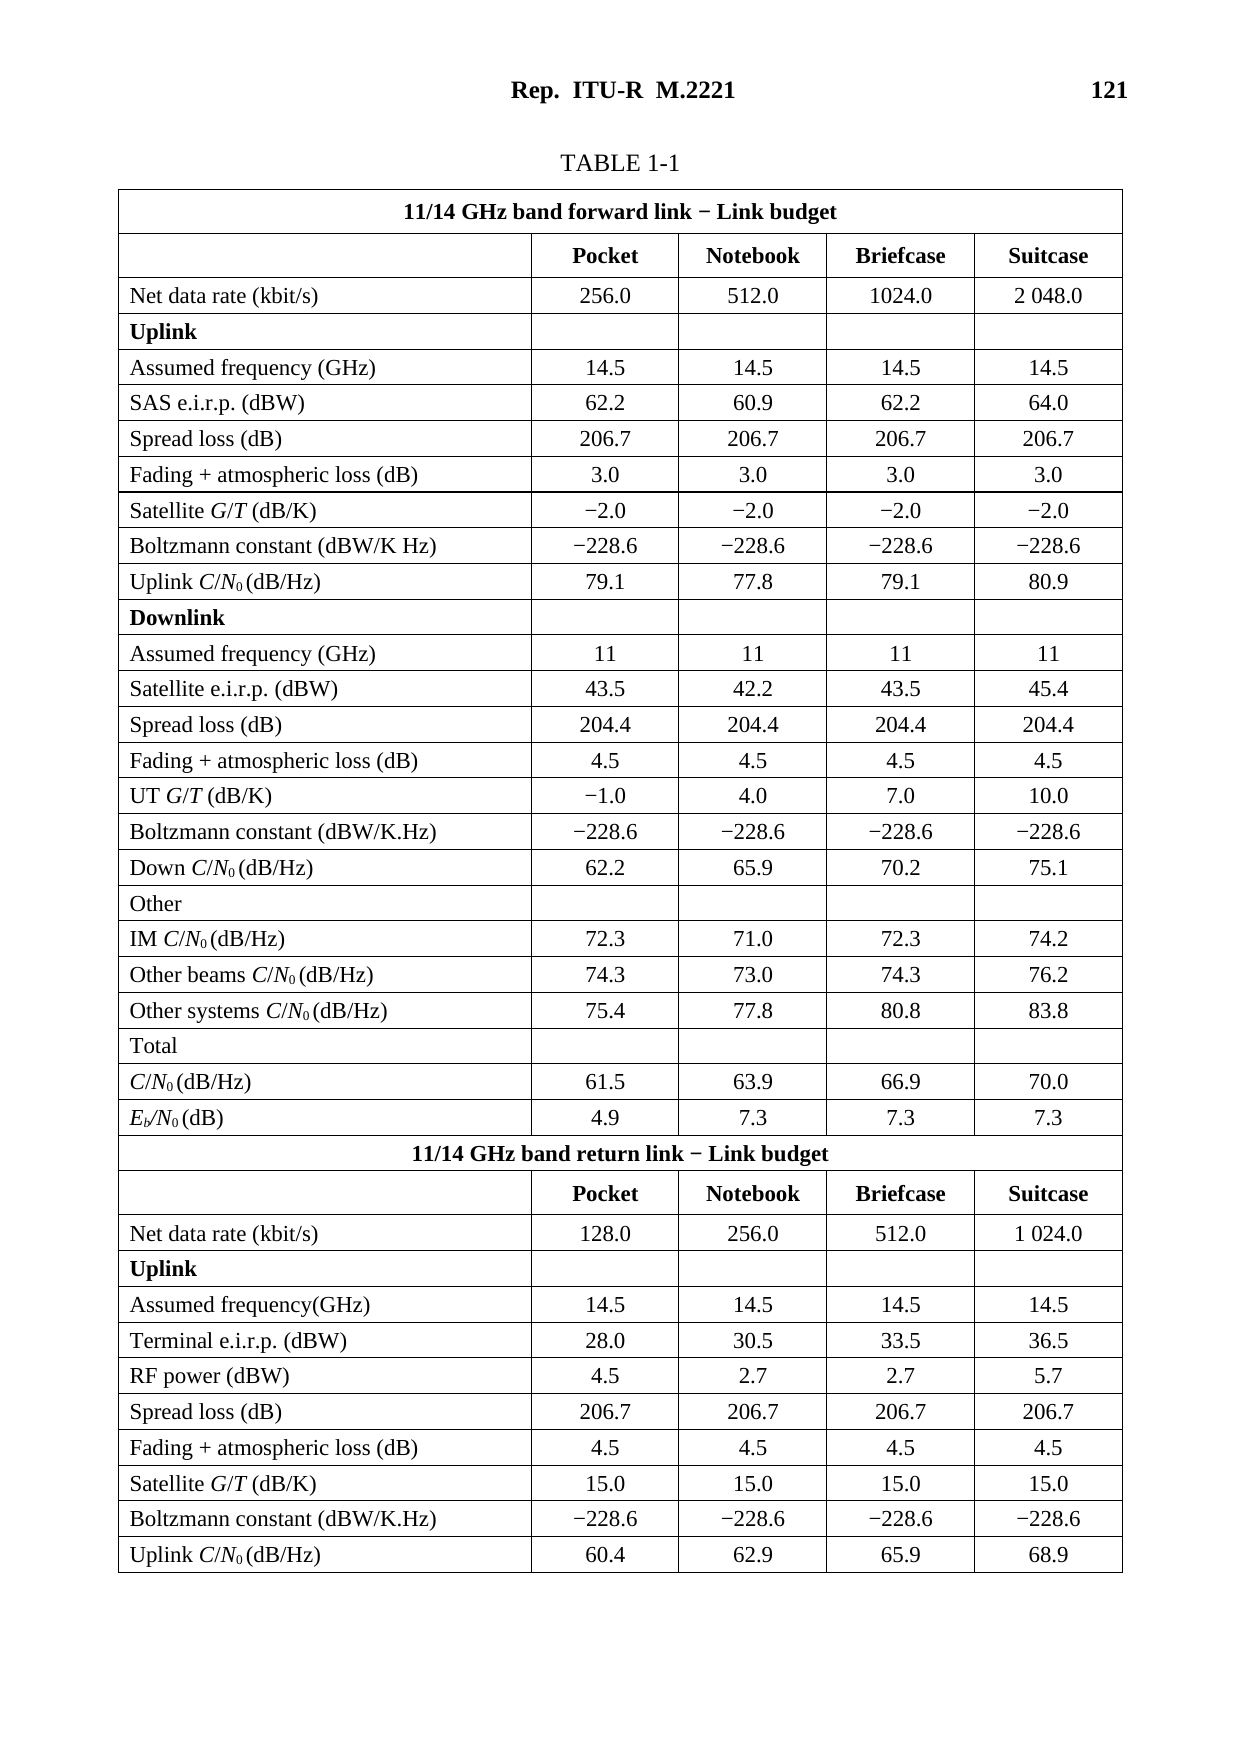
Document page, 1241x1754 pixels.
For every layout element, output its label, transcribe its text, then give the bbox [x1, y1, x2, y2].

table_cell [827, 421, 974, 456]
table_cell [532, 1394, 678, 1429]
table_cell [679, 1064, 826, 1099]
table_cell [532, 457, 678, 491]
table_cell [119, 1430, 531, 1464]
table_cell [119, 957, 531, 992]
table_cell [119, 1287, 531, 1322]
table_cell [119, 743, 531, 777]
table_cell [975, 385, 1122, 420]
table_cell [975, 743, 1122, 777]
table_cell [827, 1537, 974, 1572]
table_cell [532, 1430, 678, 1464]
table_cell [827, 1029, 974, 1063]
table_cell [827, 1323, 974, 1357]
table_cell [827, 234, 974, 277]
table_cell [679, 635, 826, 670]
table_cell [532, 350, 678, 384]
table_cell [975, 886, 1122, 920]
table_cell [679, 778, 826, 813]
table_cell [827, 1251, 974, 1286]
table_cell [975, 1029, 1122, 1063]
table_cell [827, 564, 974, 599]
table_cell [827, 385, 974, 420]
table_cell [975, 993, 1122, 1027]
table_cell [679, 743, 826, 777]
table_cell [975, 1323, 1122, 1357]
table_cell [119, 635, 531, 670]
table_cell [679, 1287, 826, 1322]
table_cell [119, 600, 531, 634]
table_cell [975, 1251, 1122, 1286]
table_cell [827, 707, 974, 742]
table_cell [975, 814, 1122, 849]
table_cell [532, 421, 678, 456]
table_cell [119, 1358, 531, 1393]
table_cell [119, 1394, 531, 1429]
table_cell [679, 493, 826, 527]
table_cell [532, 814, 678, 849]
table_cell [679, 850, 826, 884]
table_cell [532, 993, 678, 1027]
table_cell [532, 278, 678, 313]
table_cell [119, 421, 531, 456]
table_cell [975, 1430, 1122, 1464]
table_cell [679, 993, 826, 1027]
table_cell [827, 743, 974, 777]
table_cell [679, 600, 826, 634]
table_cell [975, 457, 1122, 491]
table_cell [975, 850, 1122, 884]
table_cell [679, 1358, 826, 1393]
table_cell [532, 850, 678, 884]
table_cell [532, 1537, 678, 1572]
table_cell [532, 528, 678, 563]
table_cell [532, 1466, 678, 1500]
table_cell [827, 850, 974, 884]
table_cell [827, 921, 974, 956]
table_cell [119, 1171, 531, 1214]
text TABLE 1-1 [118, 148, 1122, 176]
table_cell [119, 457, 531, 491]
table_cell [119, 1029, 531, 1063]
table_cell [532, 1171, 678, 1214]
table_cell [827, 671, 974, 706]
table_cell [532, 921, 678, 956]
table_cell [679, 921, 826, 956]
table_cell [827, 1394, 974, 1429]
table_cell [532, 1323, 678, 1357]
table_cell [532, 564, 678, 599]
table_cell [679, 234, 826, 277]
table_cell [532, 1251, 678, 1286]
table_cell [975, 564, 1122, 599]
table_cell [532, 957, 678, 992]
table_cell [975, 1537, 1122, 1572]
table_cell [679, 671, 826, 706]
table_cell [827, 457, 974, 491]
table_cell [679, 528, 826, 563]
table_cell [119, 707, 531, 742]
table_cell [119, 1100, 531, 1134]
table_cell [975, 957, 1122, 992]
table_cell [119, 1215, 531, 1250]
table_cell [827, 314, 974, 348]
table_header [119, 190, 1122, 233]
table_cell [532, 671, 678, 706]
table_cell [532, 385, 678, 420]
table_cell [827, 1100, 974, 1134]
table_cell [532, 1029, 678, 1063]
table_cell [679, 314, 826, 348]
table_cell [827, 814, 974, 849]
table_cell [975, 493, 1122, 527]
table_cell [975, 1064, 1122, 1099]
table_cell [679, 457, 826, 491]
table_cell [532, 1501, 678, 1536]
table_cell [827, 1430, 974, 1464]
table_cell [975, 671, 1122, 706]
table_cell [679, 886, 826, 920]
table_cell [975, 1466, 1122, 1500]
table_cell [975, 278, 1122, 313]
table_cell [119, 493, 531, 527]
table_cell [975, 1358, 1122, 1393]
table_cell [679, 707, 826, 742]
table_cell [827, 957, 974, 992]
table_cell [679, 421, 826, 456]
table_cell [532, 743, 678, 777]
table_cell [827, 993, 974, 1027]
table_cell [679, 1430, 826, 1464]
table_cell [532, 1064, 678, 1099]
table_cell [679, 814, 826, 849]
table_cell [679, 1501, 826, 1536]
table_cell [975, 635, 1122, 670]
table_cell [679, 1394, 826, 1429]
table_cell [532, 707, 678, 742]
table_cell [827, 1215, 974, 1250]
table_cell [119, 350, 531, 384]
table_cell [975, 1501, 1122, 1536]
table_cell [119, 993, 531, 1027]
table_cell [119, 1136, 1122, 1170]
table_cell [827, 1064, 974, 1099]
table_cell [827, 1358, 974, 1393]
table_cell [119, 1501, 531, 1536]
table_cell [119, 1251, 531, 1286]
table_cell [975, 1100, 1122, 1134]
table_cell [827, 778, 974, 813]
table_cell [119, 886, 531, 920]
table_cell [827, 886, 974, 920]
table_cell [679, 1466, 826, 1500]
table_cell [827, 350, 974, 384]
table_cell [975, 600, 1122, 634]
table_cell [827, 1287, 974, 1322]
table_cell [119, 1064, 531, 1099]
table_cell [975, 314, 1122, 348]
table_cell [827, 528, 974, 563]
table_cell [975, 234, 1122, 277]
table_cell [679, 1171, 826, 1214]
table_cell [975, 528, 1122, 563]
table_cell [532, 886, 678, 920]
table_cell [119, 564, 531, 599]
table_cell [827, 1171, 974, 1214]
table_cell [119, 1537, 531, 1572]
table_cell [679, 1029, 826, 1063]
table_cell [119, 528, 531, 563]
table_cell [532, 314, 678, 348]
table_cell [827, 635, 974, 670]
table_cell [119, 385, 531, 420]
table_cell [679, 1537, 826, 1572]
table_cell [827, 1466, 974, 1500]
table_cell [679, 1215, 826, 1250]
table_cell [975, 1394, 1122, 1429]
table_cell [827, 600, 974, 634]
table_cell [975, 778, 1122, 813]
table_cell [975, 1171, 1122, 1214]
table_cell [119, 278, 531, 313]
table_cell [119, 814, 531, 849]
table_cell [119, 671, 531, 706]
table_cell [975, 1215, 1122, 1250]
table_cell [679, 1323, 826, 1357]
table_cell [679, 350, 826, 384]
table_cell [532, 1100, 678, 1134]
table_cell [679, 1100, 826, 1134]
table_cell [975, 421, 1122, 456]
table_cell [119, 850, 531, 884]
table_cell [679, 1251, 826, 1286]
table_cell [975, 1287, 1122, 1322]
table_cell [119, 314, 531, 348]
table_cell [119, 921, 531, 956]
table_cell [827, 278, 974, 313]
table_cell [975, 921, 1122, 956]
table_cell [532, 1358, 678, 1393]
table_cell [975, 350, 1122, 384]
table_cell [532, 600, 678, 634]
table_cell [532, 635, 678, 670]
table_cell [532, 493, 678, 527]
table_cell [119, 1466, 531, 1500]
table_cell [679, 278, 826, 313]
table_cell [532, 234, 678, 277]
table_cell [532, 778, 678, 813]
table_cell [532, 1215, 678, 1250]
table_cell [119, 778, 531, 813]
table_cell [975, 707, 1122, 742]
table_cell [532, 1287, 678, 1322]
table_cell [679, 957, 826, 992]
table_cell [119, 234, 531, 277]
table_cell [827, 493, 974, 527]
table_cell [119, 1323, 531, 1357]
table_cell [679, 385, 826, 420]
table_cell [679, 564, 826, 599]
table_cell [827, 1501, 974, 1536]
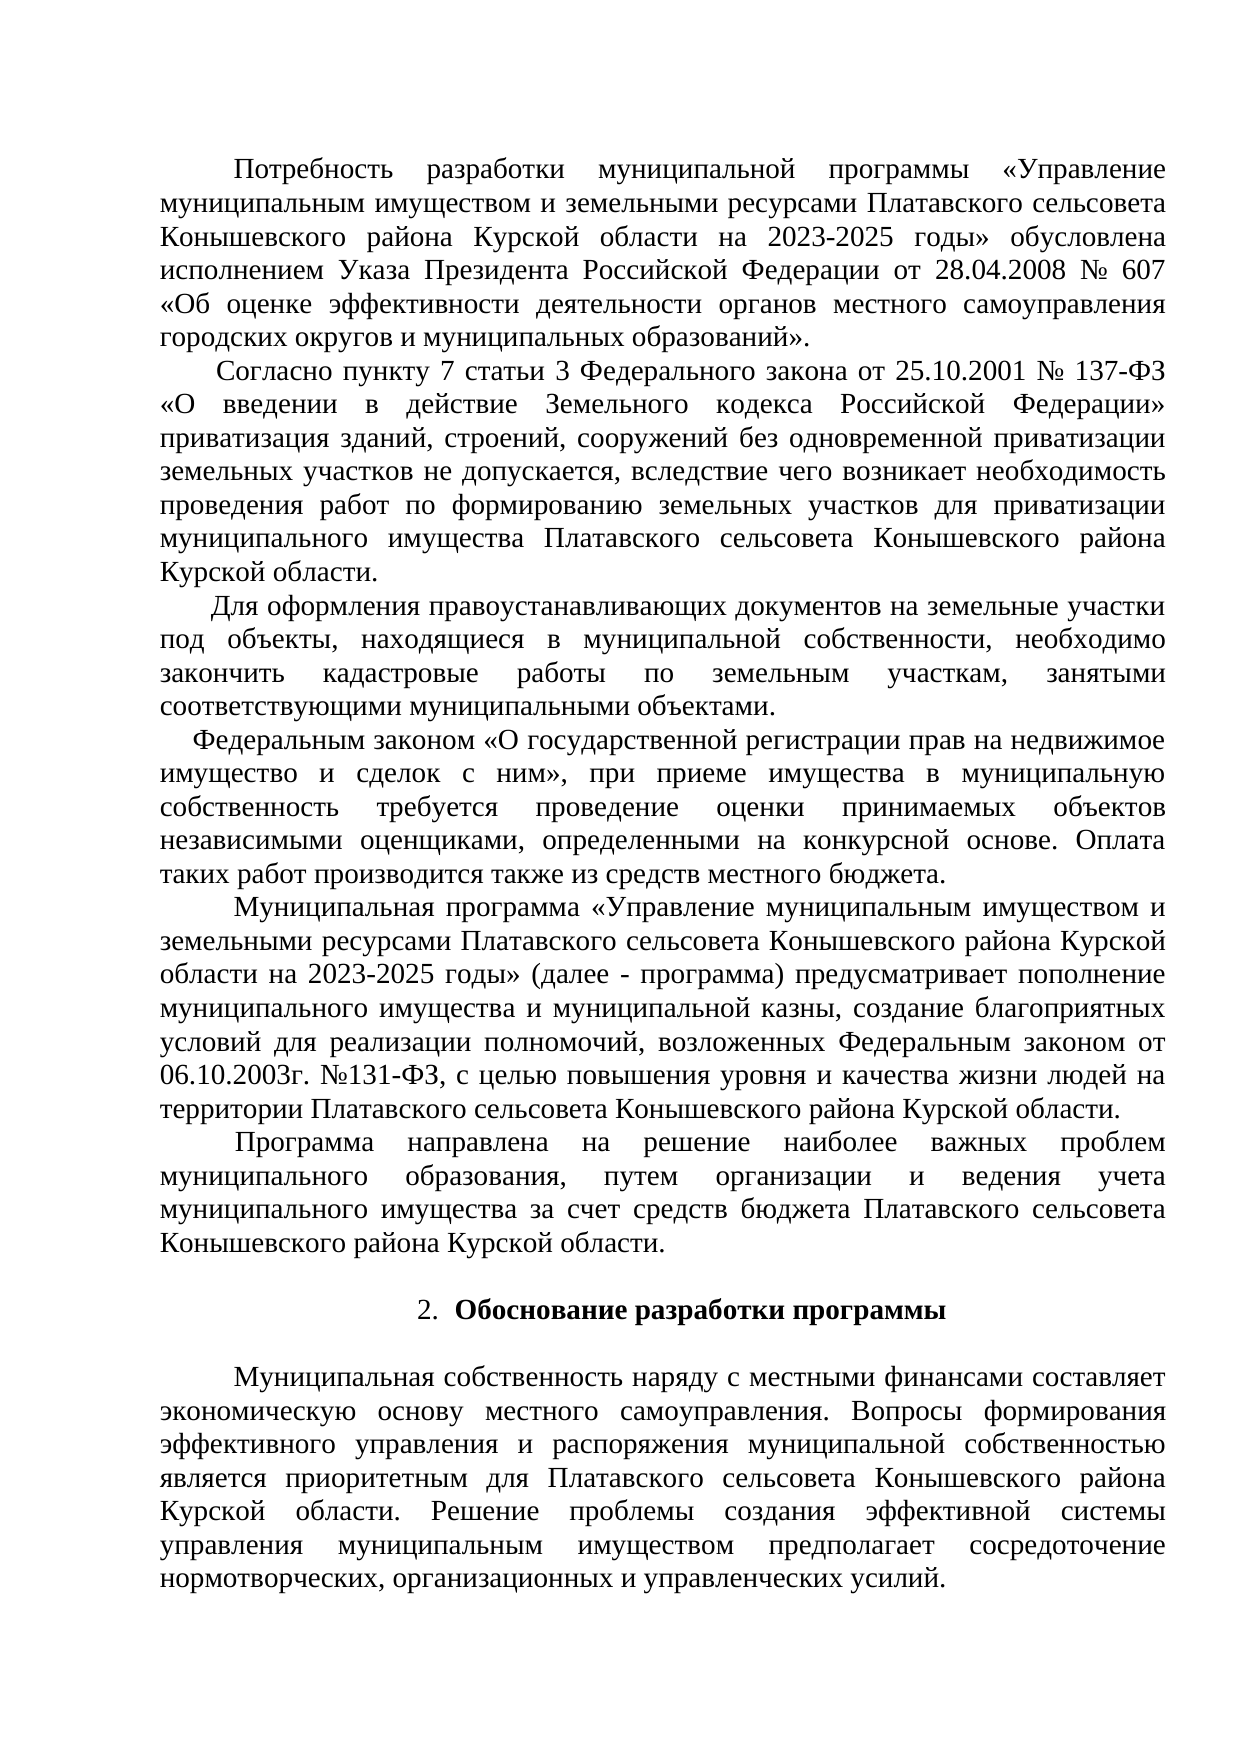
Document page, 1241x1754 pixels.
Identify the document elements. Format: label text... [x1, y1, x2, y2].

text Для оформления правоустанавливающих документов на земельные участки под объекты, находящиеся в муниципальной собственности, необходимо закончить кадастровые работы по земельным участкам, занятыми соответствующими муниципальными объектами. [159, 588, 1167, 722]
list Обоснование разработки программы [197, 1292, 1167, 1326]
text Программа направлена на решение наиболее важных проблем муниципального образования, путем организации и ведения учета муниципального имущества за счет средств бюджета Платавского сельсовета Конышевского района Курской области. [159, 1124, 1167, 1258]
text Согласно пункту 7 статьи 3 Федерального закона от 25.10.2001 № 137-ФЗ «О введении в действие Земельного кодекса Российской Федерации» приватизация зданий, строений, сооружений без одновременной приватизации земельных участков не допускается, вследствие чего возникает необходимость проведения работ по формированию земельных участков для приватизации муниципального имущества Платавского сельсовета Конышевского района Курской области. [159, 353, 1167, 588]
text Потребность разработки муниципальной программы «Управление муниципальным имуществом и земельными ресурсами Платавского сельсовета Конышевского района Курской области на 2023-2025 годы» обусловлена исполнением Указа Президента Российской Федерации от 28.04.2008 № 607 «Об оценке эффективности деятельности органов местного самоуправления городских округов и муниципальных образований». [159, 152, 1167, 353]
text Федеральным законом «О государственной регистрации прав на недвижимое имущество и сделок с ним», при приеме имущества в муниципальную собственность требуется проведение оценки принимаемых объектов независимыми оценщиками, определенными на конкурсной основе. Оплата таких работ производится также из средств местного бюджета. [159, 722, 1167, 889]
text Муниципальная собственность наряду с местными финансами составляет экономическую основу местного самоуправления. Вопросы формирования эффективного управления и распоряжения муниципальной собственностью является приоритетным для Платавского сельсовета Конышевского района Курской области. Решение проблемы создания эффективной системы управления муниципальным имуществом предполагает сосредоточение нормотворческих, организационных и управленческих усилий. [159, 1359, 1167, 1594]
text Муниципальная программа «Управление муниципальным имуществом и земельными ресурсами Платавского сельсовета Конышевского района Курской области на 2023-2025 годы» (далее - программа) предусматривает пополнение муниципального имущества и муниципальной казны, создание благоприятных условий для реализации полномочий, возложенных Федеральным законом от 06.10.2003г. №131-ФЗ, с целью повышения уровня и качества жизни людей на территории Платавского сельсовета Конышевского района Курской области. [159, 889, 1167, 1124]
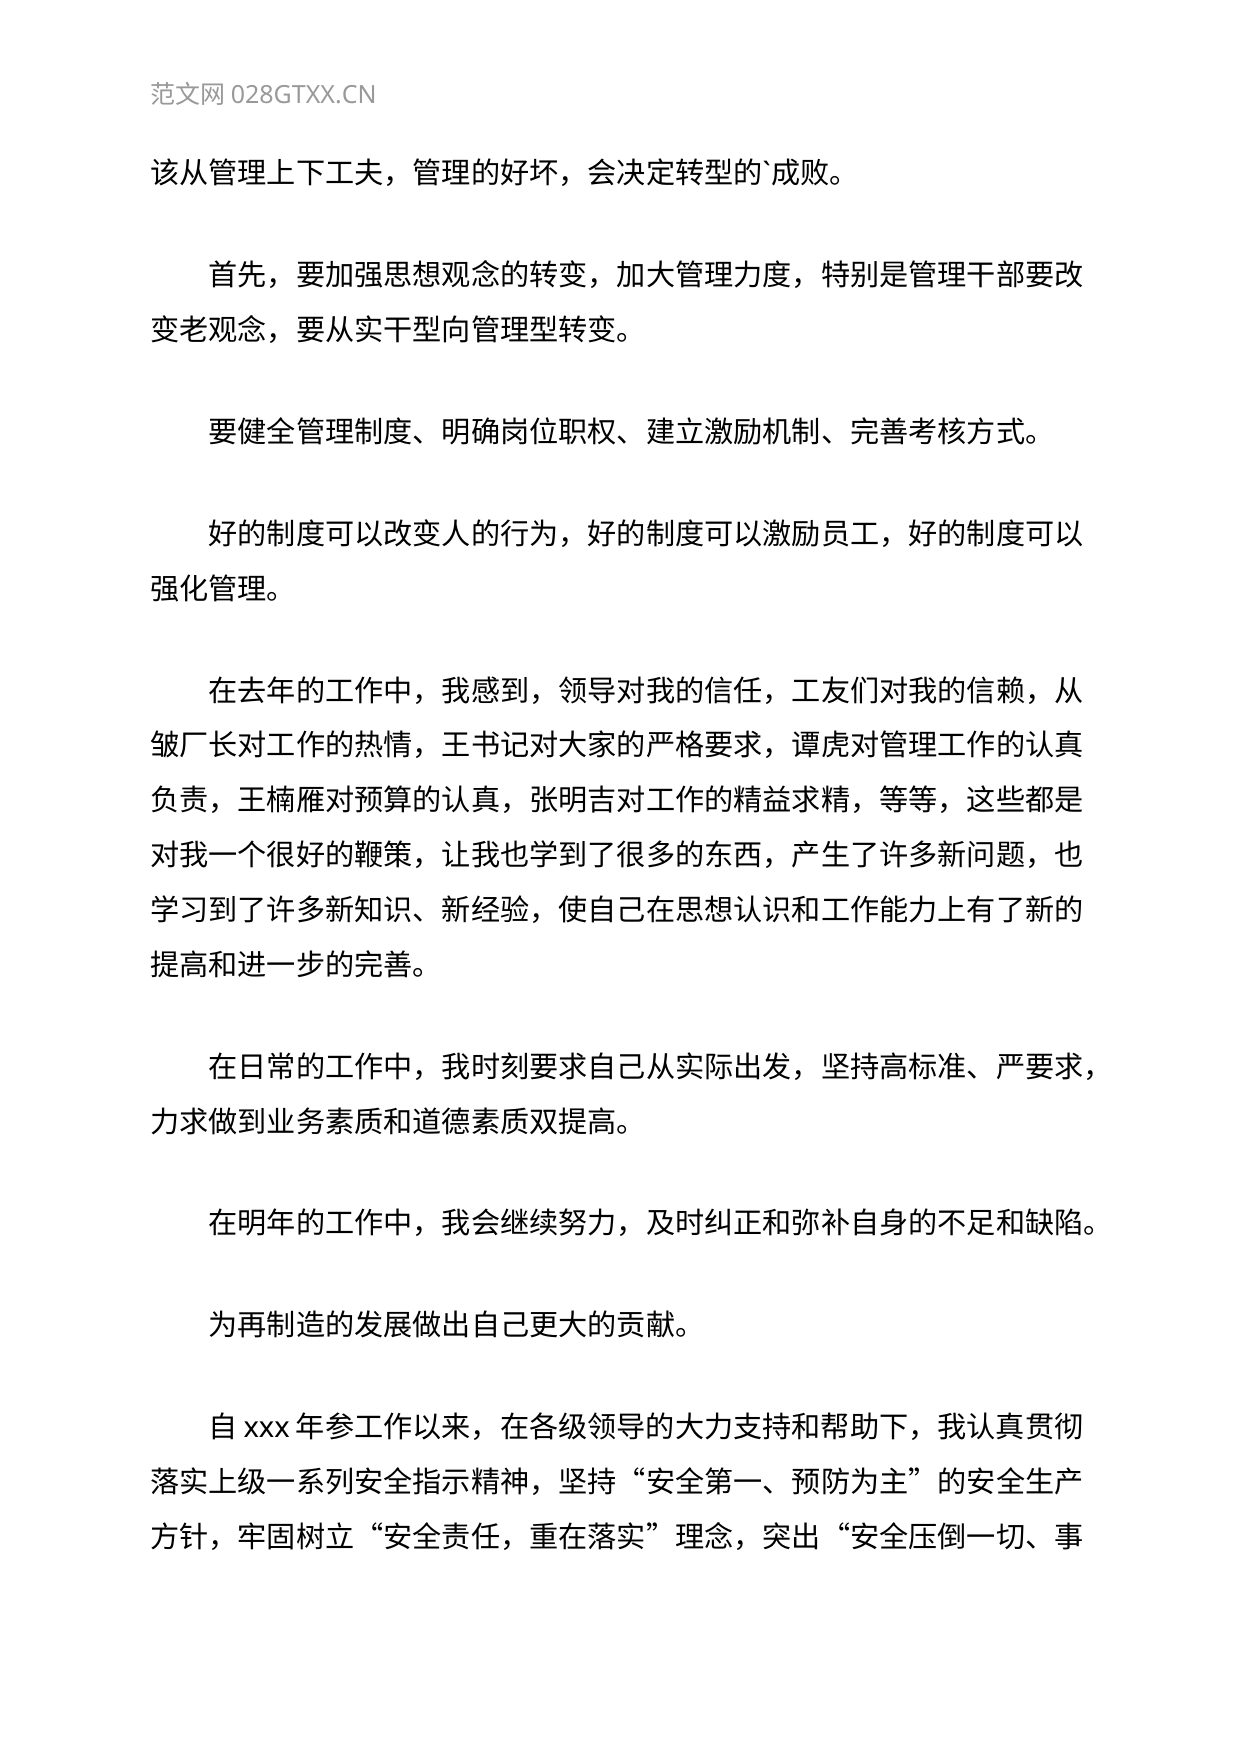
══════════════════════════════
## INSTRUCTIONS TO FOLLOW
From the data above, reproduce word for word the lines running from the line with "table_cell [975, 886, 1122, 920]" to the line with "table_cell [532, 278, 678, 313]", ends included.

## SOLUTION TO THIS EXERCISE
table_cell [975, 886, 1122, 920]
table_cell [679, 778, 826, 813]
table_cell [827, 1251, 974, 1286]
table_cell [975, 1029, 1122, 1063]
table_cell [827, 564, 974, 599]
table_cell [827, 385, 974, 420]
table_cell [975, 993, 1122, 1027]
table_cell [679, 743, 826, 777]
table_cell [975, 1323, 1122, 1357]
table_cell [119, 635, 531, 670]
table_cell [679, 1287, 826, 1322]
table_cell [119, 600, 531, 634]
table_cell [975, 1251, 1122, 1286]
table_cell [827, 707, 974, 742]
table_cell [975, 814, 1122, 849]
table_cell [532, 421, 678, 456]
table_cell [119, 1358, 531, 1393]
table_cell [119, 1394, 531, 1429]
table_cell [679, 493, 826, 527]
table_cell [532, 814, 678, 849]
table_cell [679, 850, 826, 884]
table_cell [532, 993, 678, 1027]
table_cell [532, 278, 678, 313]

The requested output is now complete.